The test/jz branch always goes to the same place for any number of XMM args except zero, making it easier to predict than an indirect branch that's different for printf("%f %f\n", ...) vs "%f\n".

3 of the 5 instructions (not including the jmp) in the computed-jump version form a dependency chain from the incoming AL, making it take that many more cycles before a misprediction can be detected (even though the chain probably started with a mov eax, 1 right before the call). But the "extra" instructions in the dump-everything strategy are just dead stores of some of XMM1..7 that never get reloaded and aren't part of any dependency chain. As long as the store buffer and ROB/RS can absorb them, out-of-order exec can work on them at its leisure.

(To be fair, they will tie up the store-data and store-address execution units for a while, meaning that later stores won't be ready for store-forwarding as soon either. And on CPUs where store-address uops run on the same execution units as loads, later loads can be delayed by those store uops hogging those execution units. Fortunately, modern CPUs have at least 2 load execution units, and Intel from Haswell to Skylake can run store-address uops on any of 3 ports, with simple addressing modes like this. Ice Lake has 2 load / 2 store ports with no overlap.)

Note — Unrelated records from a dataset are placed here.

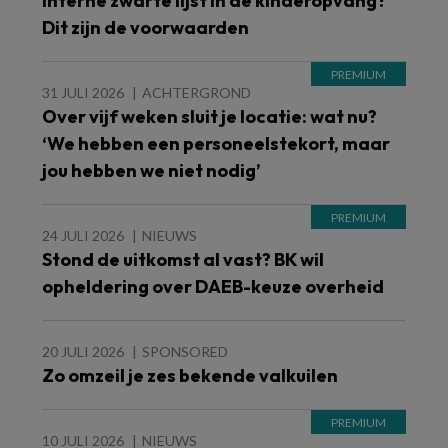
Interne zwarte lijst in de kinderopvang?
Dit zijn de voorwaarden
31 JULI 2026
ACHTERGROND
Over vijf weken sluit je locatie: wat nu?
‘We hebben een personeelstekort, maar
jou hebben we niet nodig’
24 JULI 2026
NIEUWS
Stond de uitkomst al vast? BK wil
opheldering over DAEB-keuze overheid
20 JULI 2026
SPONSORED
Zo omzeil je zes bekende valkuilen
10 JULI 2026
NIEUWS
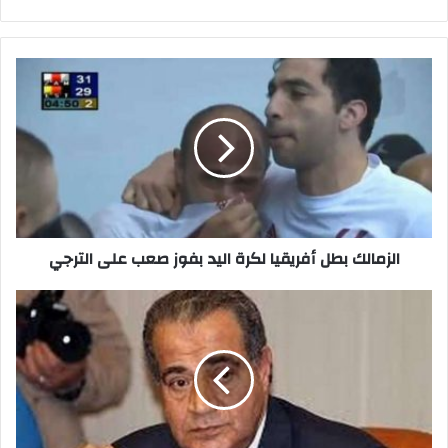
الويب
الزمالك
بطل
أفريقيا
لكرة
اليد
بفوز
صعب
على
الترجي
الزمالك بطل أفريقيا لكرة اليد بفوز صعب على الترجي
وزارة
التموين
تعتذر
للمواطنين
بسبب
أزمة
تجديد
الكروت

The computed jump version has save XMM0 last, which is likely to be the first arg reloaded. (Most variadic functions go through their args in order). If there are multiple XMM args, the computed-jump way won't be ready to store-forward from that store until a couple cycles later. But for cases with AL=1 that's the only XMM store, and no other work tying up load/store-address execution units, and small numbers of args are probably more common.

Most of these reasons are really minor compared to the advantage of smaller code footprint, and fewer instructions executed for the AL==0 case. It's just fun (for some of us) to think through the up/down sides of the modern simple way, to show that even in its worst case, it's not a problem.